V2 - brewed 2/23/2013 my scale (or simply myself!) must be off, because I ended up having to add a lot of extra water during the process to get my gravity DOWN to a more reasonable level. there's a good chance I used an extra pound to pound and a half of grain, but fortunately I was taking gravity readings the whole time, and added a bit more hops to keep the IBU levels around 20 (the bit I sampled after the boil tasted a bit hoppy-er than V1, but, personally, I don't see a little more Hallertaur presence as a "problem"
anyway, I ended up with around 4.75 gallons (waa chaa!) post boil, and the starting gravity of the 4.25-ish gallons I put into the fermenter was still 1.059! the hydro and refrac matched readings perfectly...crazy right? whatever. I washed a bit of the yeast cake (and harvested the rest) from V1, and that got to bubbling within 12 hours in the mid 50s, and then into the wine fridge at 45° where it will sit until kegging time on/around 3/16/13
V2 update 3/19/2013 - gravity was down to 1.014, so it was kegged. this 5.9% ABV lager has a bit more hoppy-ness at the moment, but there is still QUITE some time before this beer hits a tap anyway...V1 is still waiting patiently for a keg to kick (but the IPA and Aventeeni are both getting close by now)

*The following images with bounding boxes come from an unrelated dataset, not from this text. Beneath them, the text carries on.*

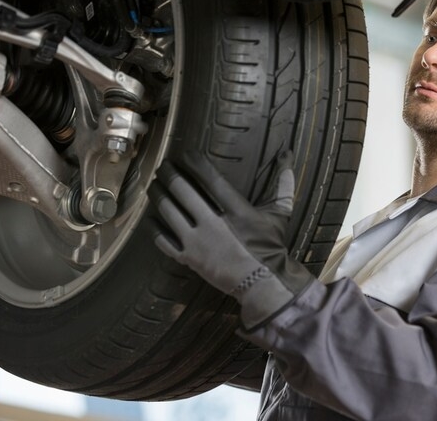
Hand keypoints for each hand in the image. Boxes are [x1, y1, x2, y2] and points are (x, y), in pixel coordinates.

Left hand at [148, 150, 313, 327]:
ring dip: (158, 195)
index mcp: (236, 209)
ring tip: (153, 185)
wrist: (263, 282)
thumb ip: (283, 185)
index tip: (185, 154)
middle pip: (183, 191)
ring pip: (169, 212)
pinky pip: (164, 241)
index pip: (210, 178)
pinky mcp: (189, 259)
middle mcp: (213, 222)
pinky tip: (148, 218)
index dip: (194, 163)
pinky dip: (153, 228)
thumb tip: (288, 155)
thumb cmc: (271, 246)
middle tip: (164, 166)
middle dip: (170, 175)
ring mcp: (198, 242)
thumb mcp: (280, 214)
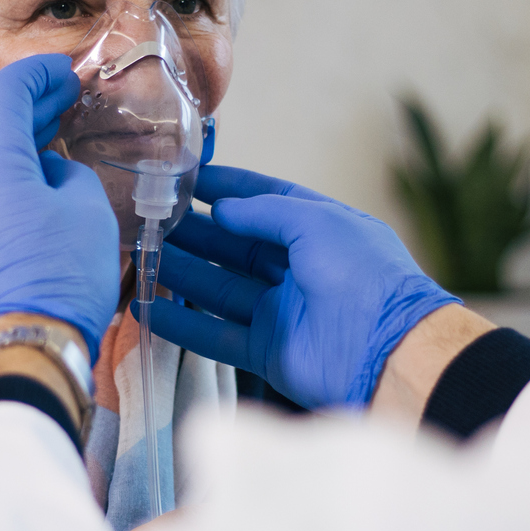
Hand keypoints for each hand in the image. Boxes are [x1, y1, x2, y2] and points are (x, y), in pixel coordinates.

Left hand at [0, 54, 119, 365]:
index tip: (64, 72)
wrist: (22, 350)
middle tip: (67, 100)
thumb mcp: (88, 209)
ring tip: (58, 147)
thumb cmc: (60, 277)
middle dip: (31, 110)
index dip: (38, 74)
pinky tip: (40, 197)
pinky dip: (11, 186)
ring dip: (22, 151)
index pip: (7, 91)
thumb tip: (53, 177)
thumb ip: (70, 176)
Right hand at [141, 165, 459, 408]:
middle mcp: (300, 270)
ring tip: (139, 256)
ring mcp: (282, 312)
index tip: (189, 178)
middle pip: (236, 247)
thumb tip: (222, 209)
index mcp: (320, 231)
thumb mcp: (318, 223)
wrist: (390, 352)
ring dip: (182, 274)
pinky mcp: (267, 351)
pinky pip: (217, 336)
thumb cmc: (363, 276)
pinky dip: (184, 326)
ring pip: (220, 289)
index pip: (267, 202)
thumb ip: (266, 212)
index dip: (229, 189)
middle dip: (196, 232)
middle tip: (152, 218)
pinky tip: (149, 310)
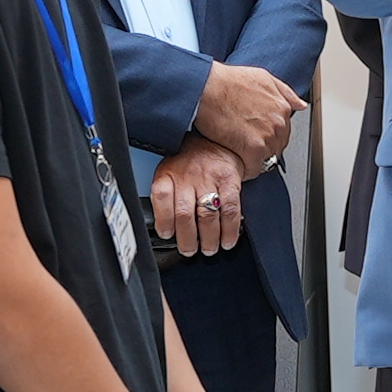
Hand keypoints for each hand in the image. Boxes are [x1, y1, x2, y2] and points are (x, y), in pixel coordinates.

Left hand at [152, 140, 248, 258]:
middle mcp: (187, 176)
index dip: (163, 220)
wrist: (216, 140)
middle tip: (189, 250)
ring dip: (208, 238)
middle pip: (184, 213)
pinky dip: (229, 230)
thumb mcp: (169, 172)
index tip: (167, 235)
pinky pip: (230, 210)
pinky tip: (227, 240)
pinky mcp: (230, 181)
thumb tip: (165, 230)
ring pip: (207, 215)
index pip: (161, 197)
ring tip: (208, 249)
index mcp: (168, 174)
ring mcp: (209, 178)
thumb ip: (165, 197)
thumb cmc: (190, 163)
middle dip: (187, 239)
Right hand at [189, 61, 301, 166]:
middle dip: (264, 148)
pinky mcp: (253, 149)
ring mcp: (267, 137)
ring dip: (255, 159)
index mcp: (281, 107)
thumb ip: (284, 92)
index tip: (258, 137)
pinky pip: (255, 168)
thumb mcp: (262, 77)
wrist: (207, 88)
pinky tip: (239, 164)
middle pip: (277, 146)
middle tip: (247, 146)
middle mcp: (278, 123)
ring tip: (240, 154)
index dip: (269, 136)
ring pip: (268, 158)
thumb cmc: (228, 81)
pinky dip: (248, 169)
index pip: (284, 132)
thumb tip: (301, 104)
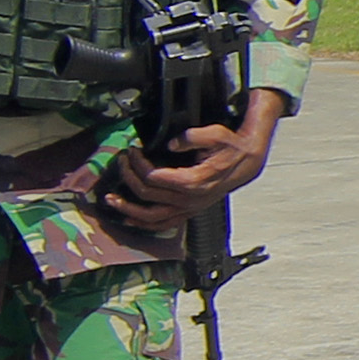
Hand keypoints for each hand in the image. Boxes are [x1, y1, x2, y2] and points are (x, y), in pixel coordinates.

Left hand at [116, 94, 284, 228]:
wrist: (246, 164)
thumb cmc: (230, 149)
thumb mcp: (215, 134)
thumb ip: (191, 137)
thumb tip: (171, 144)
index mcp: (193, 181)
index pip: (154, 177)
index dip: (138, 164)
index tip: (132, 151)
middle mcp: (188, 199)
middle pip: (148, 195)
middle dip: (129, 178)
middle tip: (121, 162)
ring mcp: (188, 208)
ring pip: (152, 217)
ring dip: (129, 210)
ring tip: (112, 200)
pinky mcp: (189, 211)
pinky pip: (163, 224)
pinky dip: (145, 225)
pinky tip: (130, 220)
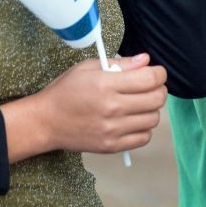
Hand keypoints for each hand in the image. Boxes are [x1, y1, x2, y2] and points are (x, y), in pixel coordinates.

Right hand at [1, 53, 168, 161]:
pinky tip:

V1 Update 4/20/2013 - an aggressive pour from the tap produces a light amber/burnt orangey colored beer that has a bright fluffy white head (which dissipates relatively quickly, but laces down the glass) that has a distinct aroma that I can only describe as “German lager”. The taste is slightly sweet with a touch of fresh bread crust and an undertone of spiciness from the Hallertau hops. I’d say this beer as a touch too much body, but it did end up bigger than I anticipated. That being said, it is still easy to knock a few down in a row. Looking forward to enjoying this beer for the next few weeks while V2 continues to age, and I’ll probably get a V3 or bock going in the meantime.